• TEXT PROVIDED:
"""

5-Hydroxytryptamine demonstrated immunohistochemically in rat cerebrovascular nerves largely represents 5-hydroxytryptamine uptake into sympathetic nerve fibres.

This study has re-examined, by immunohistochemistry, a proposed serotonergic innervation of major cerebral vessels in the rat. Previous studies had demonstrated a dense perivascular plexus of 5-hydroxytryptamine immunoreactive nerve fibres upon major cerebral vessels in this and many other species. The present work has shown, however, that 5-hydroxytryptamine immunoreactive nerve fibres are rarely observed in cerebral vessels prepared by perfusion-fixation in situ, and only form a well-developed plexus in vessels prepared, as in previous studies, by immersion-fixation. Prior treatment with a predominantly noradrenergic uptake inhibitor desmethylimipramine but not the serotonergic uptake inhibitor fluoxetine produced a major diminution in the 5-hydroxytryptamine immunoreactive plexus visualized in these immersion-fixed vessels. In addition, 5-hydroxytryptamine immunoreactive nerves were only occasionally observed in immersion-fixed vessels from animals that had been pretreated with 6-hydroxydopamine to produce adrenergic denervation. The removal, firstly, of vessel-contained blood, by left ventricular perfusion with Krebs' solution, prior to vessel dissection and immersion-fixation, resulted in an absence of 5-hydroxytryptamine immunoreactivity in perivascular nerves. Immunoreactivity could then be restored by briefly incubating vessels in Krebs' solution containing either blood or 5-hydroxytryptamine before fixation. It would appear therefore that 5-hydroxytryptamine is rarely present under normal circumstances in the perivascular nerves of major cerebral vessels, and that previous descriptions of a dense serotonergic nerve plexus represent 5-hydroxytryptamine in blood released during vessel dissection being taken up via the noradrenaline-uptake system into perivascular sympathetic nerves. The possibility is thus raised that 5-hydroxytryptamine uptake and interaction within perivascular adrenergic nerves could occur in those cerebrovascular disorders where blood is released.

"""

• DATA RECORDS:
"""

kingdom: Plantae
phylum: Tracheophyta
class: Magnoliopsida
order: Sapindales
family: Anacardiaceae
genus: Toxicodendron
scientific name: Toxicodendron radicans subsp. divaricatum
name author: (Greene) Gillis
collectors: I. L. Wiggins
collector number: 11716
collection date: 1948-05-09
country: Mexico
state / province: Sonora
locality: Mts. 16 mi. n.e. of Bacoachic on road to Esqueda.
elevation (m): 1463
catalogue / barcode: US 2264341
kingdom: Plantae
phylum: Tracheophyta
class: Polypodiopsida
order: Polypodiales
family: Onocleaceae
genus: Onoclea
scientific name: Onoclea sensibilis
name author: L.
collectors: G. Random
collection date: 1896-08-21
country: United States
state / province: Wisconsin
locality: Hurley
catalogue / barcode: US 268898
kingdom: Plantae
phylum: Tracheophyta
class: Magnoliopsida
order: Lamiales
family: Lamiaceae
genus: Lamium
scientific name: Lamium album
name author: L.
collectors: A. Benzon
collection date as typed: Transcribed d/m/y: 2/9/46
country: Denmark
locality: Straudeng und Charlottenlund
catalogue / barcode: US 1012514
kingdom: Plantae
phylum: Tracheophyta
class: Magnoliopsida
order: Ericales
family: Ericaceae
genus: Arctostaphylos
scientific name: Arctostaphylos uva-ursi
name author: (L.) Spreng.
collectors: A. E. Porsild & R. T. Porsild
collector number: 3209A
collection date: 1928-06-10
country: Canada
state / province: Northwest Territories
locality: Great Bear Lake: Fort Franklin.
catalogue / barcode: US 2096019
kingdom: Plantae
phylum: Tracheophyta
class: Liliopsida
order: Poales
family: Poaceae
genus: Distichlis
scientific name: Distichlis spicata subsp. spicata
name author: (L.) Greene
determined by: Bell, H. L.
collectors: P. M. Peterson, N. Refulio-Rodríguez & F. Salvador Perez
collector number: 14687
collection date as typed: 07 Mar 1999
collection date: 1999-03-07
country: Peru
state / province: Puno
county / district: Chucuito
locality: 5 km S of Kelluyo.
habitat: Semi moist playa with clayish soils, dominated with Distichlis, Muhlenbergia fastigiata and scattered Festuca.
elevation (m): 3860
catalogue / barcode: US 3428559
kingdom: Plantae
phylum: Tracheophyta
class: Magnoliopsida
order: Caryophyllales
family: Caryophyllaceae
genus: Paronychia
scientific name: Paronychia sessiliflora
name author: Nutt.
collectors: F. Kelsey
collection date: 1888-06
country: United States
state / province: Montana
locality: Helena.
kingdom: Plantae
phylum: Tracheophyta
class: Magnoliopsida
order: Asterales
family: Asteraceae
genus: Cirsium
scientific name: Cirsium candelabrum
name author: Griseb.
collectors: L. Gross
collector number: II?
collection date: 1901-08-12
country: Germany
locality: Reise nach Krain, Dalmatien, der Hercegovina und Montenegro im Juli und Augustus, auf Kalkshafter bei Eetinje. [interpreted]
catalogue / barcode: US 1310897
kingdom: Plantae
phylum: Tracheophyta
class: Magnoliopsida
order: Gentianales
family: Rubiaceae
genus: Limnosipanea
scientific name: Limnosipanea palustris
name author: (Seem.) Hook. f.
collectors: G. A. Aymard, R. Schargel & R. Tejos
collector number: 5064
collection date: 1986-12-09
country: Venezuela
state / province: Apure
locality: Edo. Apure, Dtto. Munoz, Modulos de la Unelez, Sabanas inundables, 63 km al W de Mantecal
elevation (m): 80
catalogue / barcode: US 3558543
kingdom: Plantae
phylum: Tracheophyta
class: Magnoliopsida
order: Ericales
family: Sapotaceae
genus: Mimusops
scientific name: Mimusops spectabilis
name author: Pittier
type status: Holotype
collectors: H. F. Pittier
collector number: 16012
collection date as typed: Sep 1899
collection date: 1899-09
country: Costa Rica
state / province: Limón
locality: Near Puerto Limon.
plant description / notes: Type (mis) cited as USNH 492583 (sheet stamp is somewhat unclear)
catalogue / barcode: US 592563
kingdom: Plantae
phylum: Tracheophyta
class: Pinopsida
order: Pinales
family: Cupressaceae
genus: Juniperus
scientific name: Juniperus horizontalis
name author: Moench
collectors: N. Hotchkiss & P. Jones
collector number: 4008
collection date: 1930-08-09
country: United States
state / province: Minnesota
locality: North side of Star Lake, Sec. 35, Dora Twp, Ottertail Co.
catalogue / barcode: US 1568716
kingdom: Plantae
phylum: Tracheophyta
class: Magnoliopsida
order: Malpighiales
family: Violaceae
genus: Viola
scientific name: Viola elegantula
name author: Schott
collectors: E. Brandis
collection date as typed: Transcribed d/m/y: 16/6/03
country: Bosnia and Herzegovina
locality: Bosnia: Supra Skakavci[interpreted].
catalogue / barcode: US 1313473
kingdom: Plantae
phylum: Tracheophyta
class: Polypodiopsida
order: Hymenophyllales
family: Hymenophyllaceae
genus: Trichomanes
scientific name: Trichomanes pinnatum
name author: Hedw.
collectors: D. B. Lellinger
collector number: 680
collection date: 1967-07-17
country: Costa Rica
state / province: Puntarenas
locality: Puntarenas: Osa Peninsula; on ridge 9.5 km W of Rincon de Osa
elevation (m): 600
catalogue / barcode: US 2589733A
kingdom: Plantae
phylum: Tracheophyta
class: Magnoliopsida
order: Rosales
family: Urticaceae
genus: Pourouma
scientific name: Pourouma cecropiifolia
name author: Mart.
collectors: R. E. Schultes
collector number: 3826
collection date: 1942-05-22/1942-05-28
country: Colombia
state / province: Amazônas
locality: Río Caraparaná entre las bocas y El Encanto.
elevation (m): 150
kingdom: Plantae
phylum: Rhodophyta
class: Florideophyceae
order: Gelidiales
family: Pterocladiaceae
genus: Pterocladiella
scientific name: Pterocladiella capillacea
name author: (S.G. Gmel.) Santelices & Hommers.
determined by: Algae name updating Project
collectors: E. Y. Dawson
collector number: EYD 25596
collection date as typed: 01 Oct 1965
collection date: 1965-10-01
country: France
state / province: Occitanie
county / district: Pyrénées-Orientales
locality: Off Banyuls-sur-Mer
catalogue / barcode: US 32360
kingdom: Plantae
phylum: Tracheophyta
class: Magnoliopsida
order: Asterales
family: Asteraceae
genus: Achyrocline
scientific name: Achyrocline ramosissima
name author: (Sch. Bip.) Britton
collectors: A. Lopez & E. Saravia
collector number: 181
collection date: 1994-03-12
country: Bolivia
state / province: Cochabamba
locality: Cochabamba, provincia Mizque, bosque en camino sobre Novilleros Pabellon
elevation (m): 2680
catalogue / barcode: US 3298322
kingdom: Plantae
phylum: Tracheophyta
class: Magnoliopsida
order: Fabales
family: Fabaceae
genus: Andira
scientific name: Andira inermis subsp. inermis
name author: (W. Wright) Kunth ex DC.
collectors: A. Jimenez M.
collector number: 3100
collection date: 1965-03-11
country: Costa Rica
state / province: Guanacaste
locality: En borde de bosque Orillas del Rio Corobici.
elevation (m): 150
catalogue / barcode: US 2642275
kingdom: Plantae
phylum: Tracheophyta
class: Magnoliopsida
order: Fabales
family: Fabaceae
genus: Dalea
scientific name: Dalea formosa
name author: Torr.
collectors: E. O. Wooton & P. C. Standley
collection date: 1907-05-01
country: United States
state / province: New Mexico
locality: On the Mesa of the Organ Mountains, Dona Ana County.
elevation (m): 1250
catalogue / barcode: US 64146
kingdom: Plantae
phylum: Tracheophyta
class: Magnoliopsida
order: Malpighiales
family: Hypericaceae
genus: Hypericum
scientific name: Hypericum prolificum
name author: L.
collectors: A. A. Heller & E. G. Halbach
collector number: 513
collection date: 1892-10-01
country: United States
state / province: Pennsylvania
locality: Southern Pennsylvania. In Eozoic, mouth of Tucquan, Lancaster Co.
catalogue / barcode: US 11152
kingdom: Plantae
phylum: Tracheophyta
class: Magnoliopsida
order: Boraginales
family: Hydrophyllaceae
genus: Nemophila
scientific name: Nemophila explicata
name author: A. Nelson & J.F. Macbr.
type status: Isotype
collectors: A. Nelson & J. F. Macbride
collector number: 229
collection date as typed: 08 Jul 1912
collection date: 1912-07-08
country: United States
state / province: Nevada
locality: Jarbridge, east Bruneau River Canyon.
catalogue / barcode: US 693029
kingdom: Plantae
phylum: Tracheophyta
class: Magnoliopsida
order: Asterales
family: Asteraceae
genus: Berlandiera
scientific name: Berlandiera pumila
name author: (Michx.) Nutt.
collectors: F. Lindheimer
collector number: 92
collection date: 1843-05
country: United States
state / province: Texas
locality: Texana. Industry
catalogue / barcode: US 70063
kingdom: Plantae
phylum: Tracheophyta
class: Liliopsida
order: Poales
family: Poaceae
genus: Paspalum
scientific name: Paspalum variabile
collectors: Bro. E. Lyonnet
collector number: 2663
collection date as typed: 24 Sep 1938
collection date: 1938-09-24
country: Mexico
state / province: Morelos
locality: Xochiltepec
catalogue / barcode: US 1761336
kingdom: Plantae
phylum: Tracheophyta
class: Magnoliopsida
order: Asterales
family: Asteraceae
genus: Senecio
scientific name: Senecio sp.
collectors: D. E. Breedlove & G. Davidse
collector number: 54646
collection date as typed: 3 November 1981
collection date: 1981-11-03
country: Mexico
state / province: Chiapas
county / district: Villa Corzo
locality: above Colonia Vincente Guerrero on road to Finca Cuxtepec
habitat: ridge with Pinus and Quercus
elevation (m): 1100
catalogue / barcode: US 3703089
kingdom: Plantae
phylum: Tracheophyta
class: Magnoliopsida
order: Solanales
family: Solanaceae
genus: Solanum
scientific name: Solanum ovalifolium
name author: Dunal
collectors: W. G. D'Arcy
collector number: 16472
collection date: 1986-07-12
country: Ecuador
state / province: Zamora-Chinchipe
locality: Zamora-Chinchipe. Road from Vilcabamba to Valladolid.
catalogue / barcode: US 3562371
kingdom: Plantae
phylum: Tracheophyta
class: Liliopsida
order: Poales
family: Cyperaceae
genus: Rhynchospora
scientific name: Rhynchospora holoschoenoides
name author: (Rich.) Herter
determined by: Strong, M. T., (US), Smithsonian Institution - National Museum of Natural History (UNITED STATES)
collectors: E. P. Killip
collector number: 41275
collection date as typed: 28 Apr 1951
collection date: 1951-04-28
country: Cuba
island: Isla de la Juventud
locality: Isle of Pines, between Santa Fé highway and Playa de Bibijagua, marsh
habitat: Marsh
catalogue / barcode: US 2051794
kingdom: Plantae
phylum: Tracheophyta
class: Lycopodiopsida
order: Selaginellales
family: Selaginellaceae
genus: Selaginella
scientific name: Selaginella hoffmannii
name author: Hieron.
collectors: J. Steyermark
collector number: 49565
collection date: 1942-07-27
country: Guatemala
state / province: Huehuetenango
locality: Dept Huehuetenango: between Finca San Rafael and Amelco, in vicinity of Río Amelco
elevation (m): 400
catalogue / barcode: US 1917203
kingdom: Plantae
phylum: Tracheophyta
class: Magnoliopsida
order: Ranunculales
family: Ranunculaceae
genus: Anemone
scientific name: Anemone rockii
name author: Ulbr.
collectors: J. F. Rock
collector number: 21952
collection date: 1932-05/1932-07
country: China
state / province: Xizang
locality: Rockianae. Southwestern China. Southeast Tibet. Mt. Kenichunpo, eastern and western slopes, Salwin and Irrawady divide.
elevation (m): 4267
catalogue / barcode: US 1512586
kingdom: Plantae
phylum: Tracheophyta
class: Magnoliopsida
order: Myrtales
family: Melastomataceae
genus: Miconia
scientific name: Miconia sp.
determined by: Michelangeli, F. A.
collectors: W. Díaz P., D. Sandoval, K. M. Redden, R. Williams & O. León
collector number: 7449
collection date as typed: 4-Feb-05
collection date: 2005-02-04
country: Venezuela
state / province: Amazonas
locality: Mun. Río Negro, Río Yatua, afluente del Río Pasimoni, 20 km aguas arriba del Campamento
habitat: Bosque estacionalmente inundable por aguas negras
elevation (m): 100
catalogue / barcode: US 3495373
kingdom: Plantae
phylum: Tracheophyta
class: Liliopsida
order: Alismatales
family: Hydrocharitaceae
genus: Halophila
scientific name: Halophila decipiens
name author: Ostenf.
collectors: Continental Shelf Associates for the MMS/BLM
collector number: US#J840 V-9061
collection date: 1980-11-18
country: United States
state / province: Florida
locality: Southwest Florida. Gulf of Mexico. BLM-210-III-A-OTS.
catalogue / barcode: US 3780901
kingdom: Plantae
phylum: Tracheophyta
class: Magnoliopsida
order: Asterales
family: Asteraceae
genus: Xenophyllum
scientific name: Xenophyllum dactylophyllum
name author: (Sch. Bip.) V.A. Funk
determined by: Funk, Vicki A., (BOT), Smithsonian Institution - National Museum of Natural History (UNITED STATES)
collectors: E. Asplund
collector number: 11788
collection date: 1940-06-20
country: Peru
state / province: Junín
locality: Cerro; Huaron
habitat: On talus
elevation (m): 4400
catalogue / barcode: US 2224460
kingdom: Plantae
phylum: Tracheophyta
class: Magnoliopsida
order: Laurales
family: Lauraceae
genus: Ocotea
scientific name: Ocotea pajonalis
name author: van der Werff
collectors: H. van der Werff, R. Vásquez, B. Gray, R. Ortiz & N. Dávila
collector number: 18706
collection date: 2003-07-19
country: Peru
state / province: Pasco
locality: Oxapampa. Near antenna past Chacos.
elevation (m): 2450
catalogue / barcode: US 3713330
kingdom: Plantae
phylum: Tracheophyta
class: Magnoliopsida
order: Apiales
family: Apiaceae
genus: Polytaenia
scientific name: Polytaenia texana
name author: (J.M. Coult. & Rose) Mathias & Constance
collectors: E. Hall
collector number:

"""

• WORK ORDER 1: Reproduce word for word the part of the serotonin abstract from "5-Hydroxytryptamine demonstrated immunohistochemically" up to and including "sympathetic nerve fibres.".
• WORK ORDER 2: In one to three sentences, explain why the abstract on serotonin in rat cerebral vessels concludes that earlier reports of a dense serotonergic nerve plexus on these vessels do not reflect normal conditions.

• YOUR SOLUTION 1:
5-Hydroxytryptamine demonstrated immunohistochemically in rat cerebrovascular nerves largely represents 5-hydroxytryptamine uptake into sympathetic nerve fibres.

• YOUR SOLUTION 2: The abstract attributes the earlier reports to 5-hydroxytryptamine from blood released during vessel dissection. That 5-hydroxytryptamine was taken up through the noradrenaline-uptake system into perivascular sympathetic nerves. The study supports this by showing that the immunoreactive fibres were rarely seen after perfusion-fixation in situ, were reduced by desmethylimipramine or 6-hydroxydopamine, disappeared when blood was removed before dissection, and returned after incubation with blood or 5-hydroxytryptamine.